Ieri il governatore di Bankitalia ha negato pressioni, ma al tempo stesso - parlando in Commissione - si è levato un sassolino nei confronti dell'ex premier raccontando di un pranzo a Bankitalia tra Renzi, Delrio, Padoan e l'intero direttorio di via Nazionale durante il quale - racconta Visco - l'allora premier chiese «perché non ci parla delle banche in difficoltà e io dissi che di banche in difficoltà parlavo solo col ministro dell'economia».

Malgrado il segretario del Pd abbia espresso apprezzamenti per le parole di Visco sulla inesistenza di pressioni da parte della sottosegretaria Boschi, la replica non si fa attendere: «A chi critica me per aver affrontato le crisi aziendali, anche bancarie - scrive il segretario del Pd - rivendico con forza il fatto che davanti a qualsiasi crisi aziendale, il Presidente del Consiglio debba informarsi, agire, aiutare».
 
Poi una precisazione anche su quanto detto il giorno prima dal ministro dell'Economia Pier Carlo Padoan - in relazione all'attivismo dell'allora ministro Boschi in materia di banche - e finito «al centro di un vortice mediatico per aver detto una cosa banale: che il ministro dell'Economia non autorizza mai alcun ministro. Per forza: nessuno deve autorizzare un collega pari grado». Dal vortice mediatico Renzi vorrebbe uscire ma non sarà facile e mentre il Pd resta nella bufera i pentastellati salgono nei sondaggi con Di Maio che ieri, nel salone delle feste del Quirinale dove avvengono anche i giuramenti dei governi, sembrava prendere le misure. «Se risulteremo essere il primo partito tocca a noi», ripete il vicepresidente della Camera forte di un sondaggio inglese che dà il M5S al 33 per cento. Non è tanto il calo del Pd, che sarebbe ora al 25 per cento, quanto la crescita grillina e la sostanziale tenuta leghista ad allarmare il Nazareno.

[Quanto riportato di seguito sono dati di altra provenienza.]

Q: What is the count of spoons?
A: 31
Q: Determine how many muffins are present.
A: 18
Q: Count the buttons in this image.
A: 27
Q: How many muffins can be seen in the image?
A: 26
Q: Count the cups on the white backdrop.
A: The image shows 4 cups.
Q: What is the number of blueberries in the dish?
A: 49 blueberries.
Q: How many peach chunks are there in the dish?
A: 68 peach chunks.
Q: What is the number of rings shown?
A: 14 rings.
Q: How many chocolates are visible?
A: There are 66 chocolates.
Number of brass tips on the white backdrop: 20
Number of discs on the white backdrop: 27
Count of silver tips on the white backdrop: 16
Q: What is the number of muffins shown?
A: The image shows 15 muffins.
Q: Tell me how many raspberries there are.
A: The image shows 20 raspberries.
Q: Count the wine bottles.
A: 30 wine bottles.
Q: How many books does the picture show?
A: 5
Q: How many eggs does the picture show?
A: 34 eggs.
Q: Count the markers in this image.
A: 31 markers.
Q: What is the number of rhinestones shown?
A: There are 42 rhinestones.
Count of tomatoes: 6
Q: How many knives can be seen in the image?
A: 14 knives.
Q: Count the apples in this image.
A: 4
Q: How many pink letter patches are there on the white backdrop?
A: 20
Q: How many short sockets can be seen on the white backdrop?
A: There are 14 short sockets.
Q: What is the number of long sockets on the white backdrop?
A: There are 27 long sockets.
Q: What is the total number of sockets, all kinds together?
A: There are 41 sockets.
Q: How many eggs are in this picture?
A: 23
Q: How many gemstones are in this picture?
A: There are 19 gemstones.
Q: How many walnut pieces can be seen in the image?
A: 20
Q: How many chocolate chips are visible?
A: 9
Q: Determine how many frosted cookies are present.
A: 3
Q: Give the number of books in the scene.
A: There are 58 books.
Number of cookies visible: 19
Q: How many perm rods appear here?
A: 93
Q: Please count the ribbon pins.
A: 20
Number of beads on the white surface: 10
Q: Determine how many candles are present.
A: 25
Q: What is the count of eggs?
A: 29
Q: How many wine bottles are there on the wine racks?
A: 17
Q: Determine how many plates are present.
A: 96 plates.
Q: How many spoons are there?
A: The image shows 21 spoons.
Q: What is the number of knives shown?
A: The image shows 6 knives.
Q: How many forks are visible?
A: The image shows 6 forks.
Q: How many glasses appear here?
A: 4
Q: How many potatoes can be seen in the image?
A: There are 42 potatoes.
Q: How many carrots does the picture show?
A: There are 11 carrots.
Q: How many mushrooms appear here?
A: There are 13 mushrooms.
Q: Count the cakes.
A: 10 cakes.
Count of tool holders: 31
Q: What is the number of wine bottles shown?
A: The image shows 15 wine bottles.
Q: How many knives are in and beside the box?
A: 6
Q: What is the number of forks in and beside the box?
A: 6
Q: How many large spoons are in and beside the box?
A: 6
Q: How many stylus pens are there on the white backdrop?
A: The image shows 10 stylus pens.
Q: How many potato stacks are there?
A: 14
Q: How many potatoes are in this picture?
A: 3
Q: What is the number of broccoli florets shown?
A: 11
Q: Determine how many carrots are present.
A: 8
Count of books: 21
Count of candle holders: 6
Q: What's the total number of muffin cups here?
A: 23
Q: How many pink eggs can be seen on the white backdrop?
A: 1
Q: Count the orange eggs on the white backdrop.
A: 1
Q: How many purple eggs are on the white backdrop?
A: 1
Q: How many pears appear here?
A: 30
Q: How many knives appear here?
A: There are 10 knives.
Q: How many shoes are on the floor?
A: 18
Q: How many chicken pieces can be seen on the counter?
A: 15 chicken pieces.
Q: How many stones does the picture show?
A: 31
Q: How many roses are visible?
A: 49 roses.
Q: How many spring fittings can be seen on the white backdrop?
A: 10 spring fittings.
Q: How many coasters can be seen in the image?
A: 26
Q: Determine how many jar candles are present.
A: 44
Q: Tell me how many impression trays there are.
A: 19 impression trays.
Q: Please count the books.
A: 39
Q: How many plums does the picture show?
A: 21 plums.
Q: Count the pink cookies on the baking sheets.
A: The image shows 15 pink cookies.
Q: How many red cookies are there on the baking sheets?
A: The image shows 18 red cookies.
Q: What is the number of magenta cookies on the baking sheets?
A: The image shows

Il segretario del Pd, che ieri al ricevimento del Quirinale, non è andato per impegni di famiglia, osserva il «ballo sul Titanic» di coloro che «fingono» di non temere una possibile vittoria elettorale del M5S e sta al gioco scrivendo in mattinata - mentre l'audizione era ancora in corso - una nota con la quale ringrazia molto Visco «per le parole di apprezzamento che ha rivolto al mio Governo nella sua audizione». «Confermo che abbiamo sempre avuto la massima collaborazione istituzionale, anche quando non eravamo d'accordo su tutto nel merito. Mi fa piacere che egli finalmente fughi ogni dubbio sul comportamento dei ministri».

Se si tratta dell'annuncio di una sorta di tregua tra via Nazionale e il Nazareno, è presto per dirlo. Anche se l'interesse potrebbe essere reciproco visto che il lavoro della Commissione volge al termine con il voto su una o più relazione. Malgrado le polemiche il segretario del Pd si mostra tranquillo anche se nel Pd la tensione è forte, ma nessuno ha coraggio e forza di mettere in discussione la leadership renziana. Nel frullatore resta la Boschi con una parte dell'opposizione interna che auspica - a bassa voce - un passo indietro rinunciando alla candidatura.